◆ **Task details**
Would you please restate all of the entries exactly, apart from the pictures?

Saved data entries:
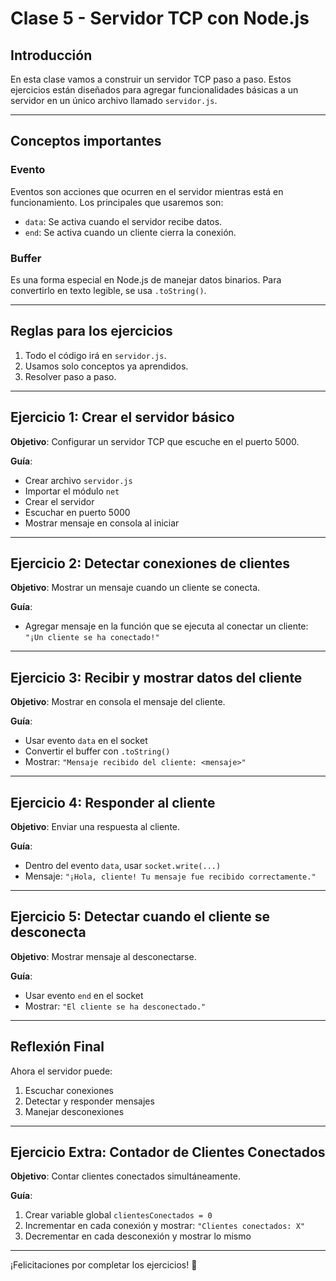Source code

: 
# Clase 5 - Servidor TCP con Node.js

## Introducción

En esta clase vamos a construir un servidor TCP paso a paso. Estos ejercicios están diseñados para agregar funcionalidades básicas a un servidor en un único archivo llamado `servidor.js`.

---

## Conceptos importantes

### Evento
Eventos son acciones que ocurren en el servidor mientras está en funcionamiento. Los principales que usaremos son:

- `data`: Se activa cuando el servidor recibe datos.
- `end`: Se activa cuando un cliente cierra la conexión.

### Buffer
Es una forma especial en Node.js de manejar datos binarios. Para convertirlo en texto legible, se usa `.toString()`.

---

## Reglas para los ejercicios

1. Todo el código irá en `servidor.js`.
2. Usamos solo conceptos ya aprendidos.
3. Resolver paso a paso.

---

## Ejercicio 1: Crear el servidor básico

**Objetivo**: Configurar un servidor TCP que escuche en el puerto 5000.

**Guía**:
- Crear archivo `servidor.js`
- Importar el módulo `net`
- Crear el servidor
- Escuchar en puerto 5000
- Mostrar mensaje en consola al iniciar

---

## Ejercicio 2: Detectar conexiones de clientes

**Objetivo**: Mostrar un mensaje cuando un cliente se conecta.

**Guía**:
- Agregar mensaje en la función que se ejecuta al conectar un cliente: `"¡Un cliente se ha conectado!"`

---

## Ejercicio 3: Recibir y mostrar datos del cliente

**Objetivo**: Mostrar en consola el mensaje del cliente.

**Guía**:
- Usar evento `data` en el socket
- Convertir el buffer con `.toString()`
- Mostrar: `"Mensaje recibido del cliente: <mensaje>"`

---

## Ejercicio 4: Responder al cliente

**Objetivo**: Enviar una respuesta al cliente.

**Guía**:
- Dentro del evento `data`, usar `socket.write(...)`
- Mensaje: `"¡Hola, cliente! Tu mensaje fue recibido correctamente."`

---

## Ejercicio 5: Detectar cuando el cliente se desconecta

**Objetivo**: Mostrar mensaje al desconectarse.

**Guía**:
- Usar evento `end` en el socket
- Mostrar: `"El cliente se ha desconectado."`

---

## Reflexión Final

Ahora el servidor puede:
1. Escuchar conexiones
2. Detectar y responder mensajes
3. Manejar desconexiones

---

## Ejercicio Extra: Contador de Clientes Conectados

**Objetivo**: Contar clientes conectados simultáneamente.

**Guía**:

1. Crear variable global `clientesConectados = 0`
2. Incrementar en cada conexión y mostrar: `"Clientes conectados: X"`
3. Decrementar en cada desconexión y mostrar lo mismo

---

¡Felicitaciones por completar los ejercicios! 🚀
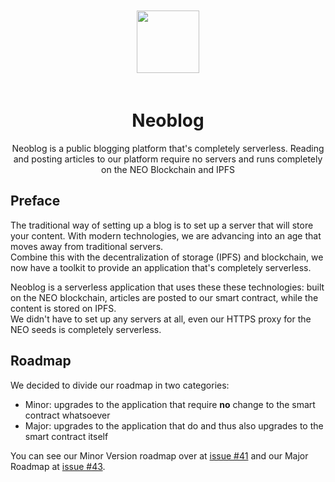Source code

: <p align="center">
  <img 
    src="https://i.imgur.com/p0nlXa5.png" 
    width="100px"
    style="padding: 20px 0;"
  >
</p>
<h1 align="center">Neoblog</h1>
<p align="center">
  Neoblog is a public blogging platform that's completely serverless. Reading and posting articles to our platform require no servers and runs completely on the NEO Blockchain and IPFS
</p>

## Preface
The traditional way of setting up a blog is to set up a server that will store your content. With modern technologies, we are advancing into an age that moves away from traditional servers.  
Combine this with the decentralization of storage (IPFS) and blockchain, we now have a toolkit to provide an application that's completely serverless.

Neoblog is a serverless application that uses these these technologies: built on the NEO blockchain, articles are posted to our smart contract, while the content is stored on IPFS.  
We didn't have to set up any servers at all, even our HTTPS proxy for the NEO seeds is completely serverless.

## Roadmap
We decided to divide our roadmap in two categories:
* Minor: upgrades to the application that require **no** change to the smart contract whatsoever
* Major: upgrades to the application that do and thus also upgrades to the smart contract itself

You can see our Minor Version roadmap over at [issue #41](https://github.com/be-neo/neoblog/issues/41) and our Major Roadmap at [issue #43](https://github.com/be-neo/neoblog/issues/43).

◆ **Result**
Source code

: 
# Clase 5 - Servidor TCP con Node.js

## Introducción

En esta clase vamos a construir un servidor TCP paso a paso. Estos ejercicios están diseñados para agregar funcionalidades básicas a un servidor en un único archivo llamado `servidor.js`.

---

## Conceptos importantes

### Evento
Eventos son acciones que ocurren en el servidor mientras está en funcionamiento. Los principales que usaremos son:

- `data`: Se activa cuando el servidor recibe datos.
- `end`: Se activa cuando un cliente cierra la conexión.

### Buffer
Es una forma especial en Node.js de manejar datos binarios. Para convertirlo en texto legible, se usa `.toString()`.

---

## Reglas para los ejercicios

1. Todo el código irá en `servidor.js`.
2. Usamos solo conceptos ya aprendidos.
3. Resolver paso a paso.

---

## Ejercicio 1: Crear el servidor básico

**Objetivo**: Configurar un servidor TCP que escuche en el puerto 5000.

**Guía**:
- Crear archivo `servidor.js`
- Importar el módulo `net`
- Crear el servidor
- Escuchar en puerto 5000
- Mostrar mensaje en consola al iniciar

---

## Ejercicio 2: Detectar conexiones de clientes

**Objetivo**: Mostrar un mensaje cuando un cliente se conecta.

**Guía**:
- Agregar mensaje en la función que se ejecuta al conectar un cliente: `"¡Un cliente se ha conectado!"`

---

## Ejercicio 3: Recibir y mostrar datos del cliente

**Objetivo**: Mostrar en consola el mensaje del cliente.

**Guía**:
- Usar evento `data` en el socket
- Convertir el buffer con `.toString()`
- Mostrar: `"Mensaje recibido del cliente: <mensaje>"`

---

## Ejercicio 4: Responder al cliente

**Objetivo**: Enviar una respuesta al cliente.

**Guía**:
- Dentro del evento `data`, usar `socket.write(...)`
- Mensaje: `"¡Hola, cliente! Tu mensaje fue recibido correctamente."`

---

## Ejercicio 5: Detectar cuando el cliente se desconecta

**Objetivo**: Mostrar mensaje al desconectarse.

**Guía**:
- Usar evento `end` en el socket
- Mostrar: `"El cliente se ha desconectado."`

---

## Reflexión Final

Ahora el servidor puede:
1. Escuchar conexiones
2. Detectar y responder mensajes
3. Manejar desconexiones

---

## Ejercicio Extra: Contador de Clientes Conectados

**Objetivo**: Contar clientes conectados simultáneamente.

**Guía**:

1. Crear variable global `clientesConectados = 0`
2. Incrementar en cada conexión y mostrar: `"Clientes conectados: X"`
3. Decrementar en cada desconexión y mostrar lo mismo

---

¡Felicitaciones por completar los ejercicios! 🚀
Source code

: <p align="center">
  <img 
    src="https://i.imgur.com/p0nlXa5.png" 
    width="100px"
    style="padding: 20px 0;"
  >
</p>
<h1 align="center">Neoblog</h1>
<p align="center">
  Neoblog is a public blogging platform that's completely serverless. Reading and posting articles to our platform require no servers and runs completely on the NEO Blockchain and IPFS
</p>

## Preface
The traditional way of setting up a blog is to set up a server that will store your content. With modern technologies, we are advancing into an age that moves away from traditional servers.  
Combine this with the decentralization of storage (IPFS) and blockchain, we now have a toolkit to provide an application that's completely serverless.

Neoblog is a serverless application that uses these these technologies: built on the NEO blockchain, articles are posted to our smart contract, while the content is stored on IPFS.  
We didn't have to set up any servers at all, even our HTTPS proxy for the NEO seeds is completely serverless.

## Roadmap
We decided to divide our roadmap in two categories:
* Minor: upgrades to the application that require **no** change to the smart contract whatsoever
* Major: upgrades to the application that do and thus also upgrades to the smart contract itself

You can see our Minor Version roadmap over at [issue #41](https://github.com/be-neo/neoblog/issues/41) and our Major Roadmap at [issue #43](https://github.com/be-neo/neoblog/issues/43).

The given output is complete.